Defence in Depth in Python Security: Why Using Multiple SAST Tools Matters

Defence in depth is a core security principle that relies on multiple, independent security controls. If one fails, others detect or mitigate the threat. In Python Static Application Security Testing (SAST), depending on a single scanner creates unnecessary risk and incomplete vulnerability coverage.

Relying on one tool places full trust in its rule set, configuration, and implementation. This weakens defence, especially given static analysis’s inherent limitations.

Why a single SAST tool is rarely sufficient

No scanner achieves complete coverage. Tools vary in:

  • Data-flow and taint-propagation modelling
  • Interpretation of Python features and frameworks
  • Detection of insecure patterns
  • Trade-off between false positives and false negatives

Every tool has blind spots; combining multiple scanners significantly reduces the chance of missing critical issues.

How multiple SAST tools enable defence in depth

Running two or more complementary scanners adds meaningful redundancy within the static-analysis layer.

  • Diverse rule sets and logic — One tool may catch issues another overlooks; misconfigurations or outdated rules in one are often covered by another.
  • Independent implementations — Architectural differences (e.g., AST-based vs semantic analysis) minimise shared failure modes.

SAST tools are implemented differently to balance accuracy, performance, and developer usability. These architectural differences reduce the risk of shared failure modes and systemic blind spots.

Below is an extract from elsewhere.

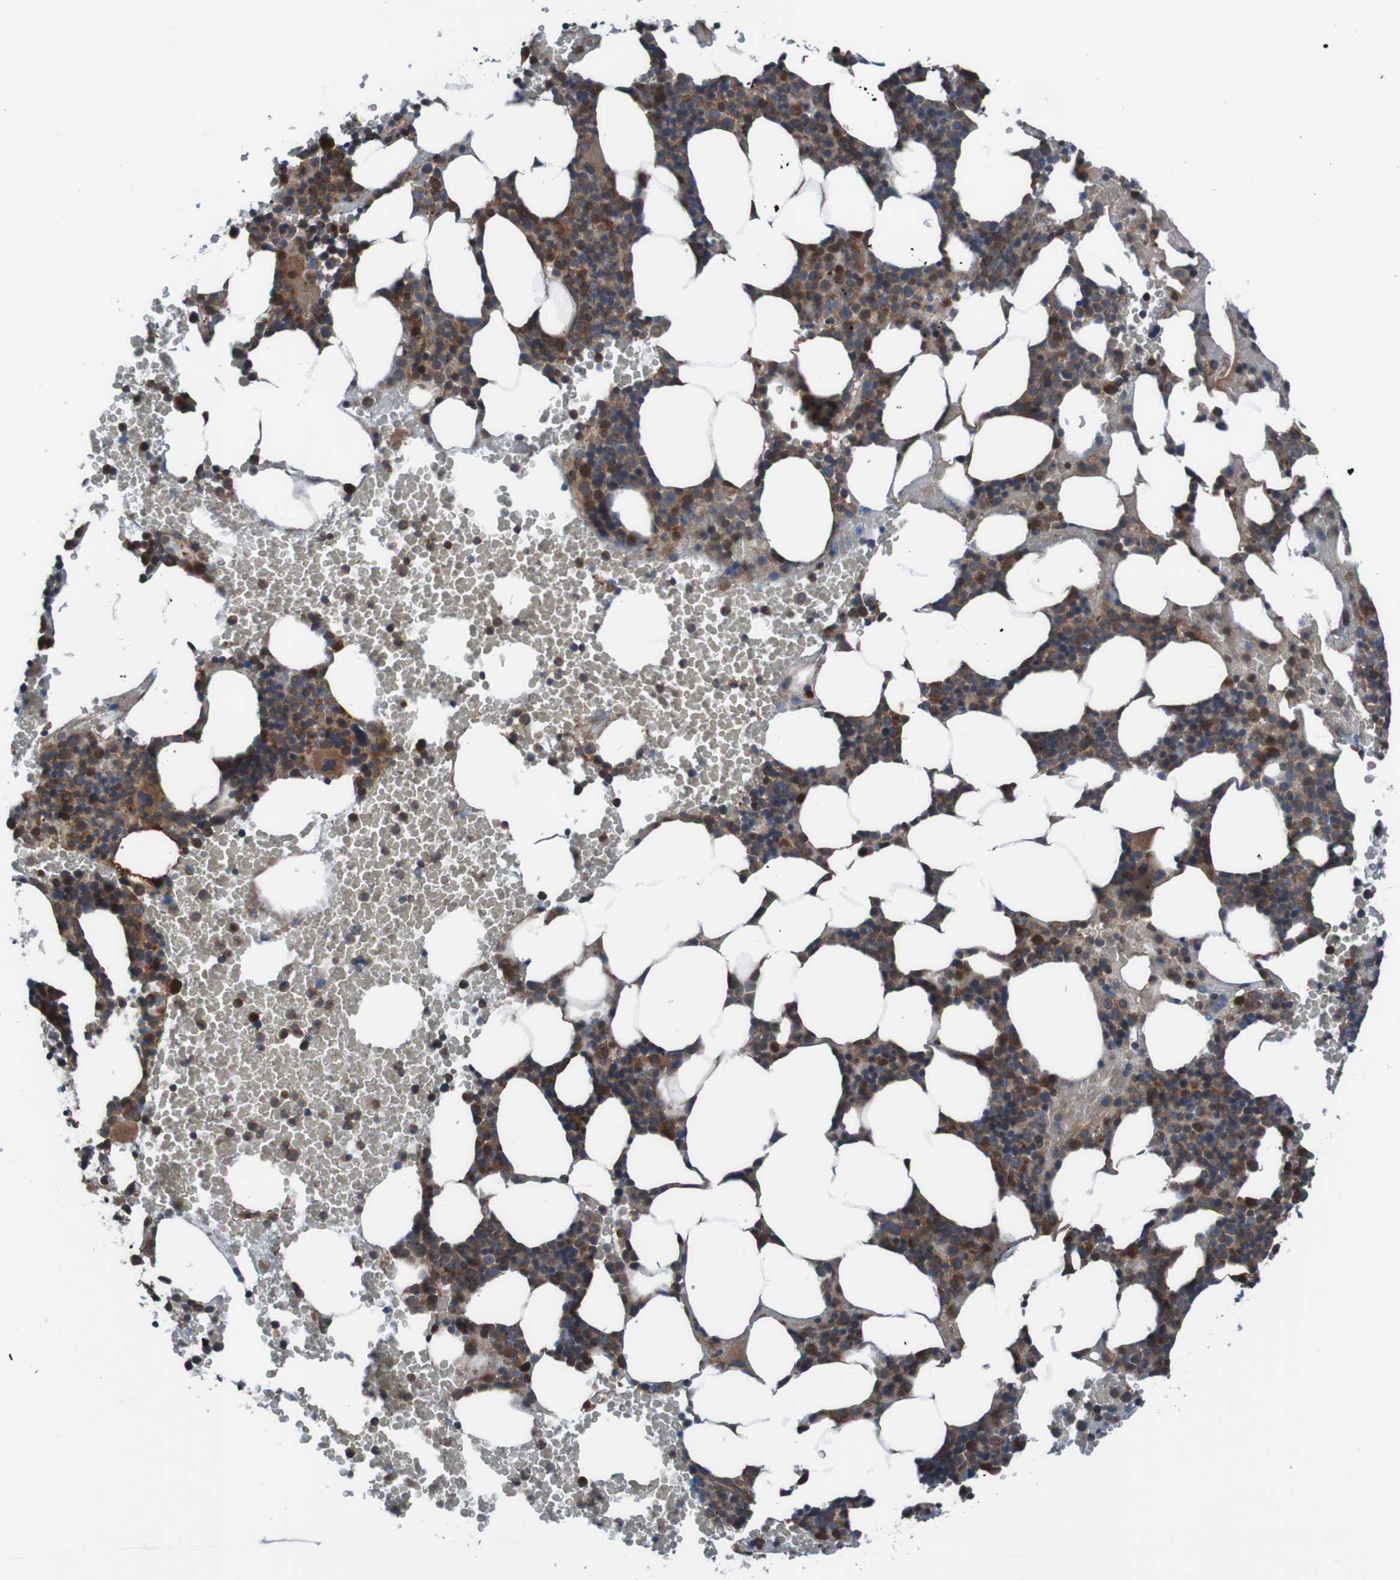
{"staining": {"intensity": "strong", "quantity": "<25%", "location": "cytoplasmic/membranous,nuclear"}, "tissue": "bone marrow", "cell_type": "Hematopoietic cells", "image_type": "normal", "snomed": [{"axis": "morphology", "description": "Normal tissue, NOS"}, {"axis": "morphology", "description": "Inflammation, NOS"}, {"axis": "topography", "description": "Bone marrow"}], "caption": "Hematopoietic cells display medium levels of strong cytoplasmic/membranous,nuclear positivity in approximately <25% of cells in benign bone marrow.", "gene": "PDGFB", "patient": {"sex": "female", "age": 70}}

The limits of (even multiple) SAST in defence-in-depth

Multiple SAST tools improve coverage within one layer (source-code analysis, typically at build/commit time), but they do not constitute full defence in depth. True layered protection requires controls that vary in:

  • Timing — design, build, test, runtime
  • Perspective — code, runtime behaviour, configuration, operations

Multiple SAST tools add redundancy within a single layer, but true defence in depth requires controls across multiple layers.

Python Code Audit: Python-specific SAST scanning

Python Code Audit is an advanced, Python-specific Static Application Security Testing tool designed to analyse Python packages and source code for security vulnerabilities.

Installation

To install or upgrade to the latest version:

pip install -U codeaudit

Once installed, Python Code Audit can immediately scan Python packages and projects.

Example scan

codeaudit filescan ultrafastrss

This command scans the ultrafastrss package directly from PyPI.org and generates a detailed HTML security report.

Avoid security by obscurity in SAST tools

A trustworthy SAST scanner should be Free and Open Source Software (FOSS), published under an OSI-approved licence. Open-source security tools allow independent verification of:

  • Detection logic
  • Vulnerability rules
  • Analysis methodology

Python Code Audit is fully open source (GPLv3), enabling continuous peer review, strong security assurances, and zero vendor lock-in.

Practising real defence in depth for Python applications

To achieve meaningful defence in depth, Python security programmes should include controls across the entire development and deployment lifecycle:

  • Threat modelling
  • Secure architecture and design reviews
  • Static Application Security Testing (SAST)
  • Software Composition Analysis (SCA), including SBOM generation and dependency vulnerability checks
  • Privacy and data protection risk assessments
  • Fuzz testing for critical inputs
  • Network and application firewalls (at least a WAF)
  • Runtime monitoring and secure logging
  • Python secure coding standards
  • Ongoing security awareness and security training

Using multiple SAST tools strengthens Python static analysis coverage, but true defence in depth requires layered security controls across design, build, and runtime. Python Code Audit provides transparent, Python-focused SAST capabilities that integrate effectively into a broader application security strategy.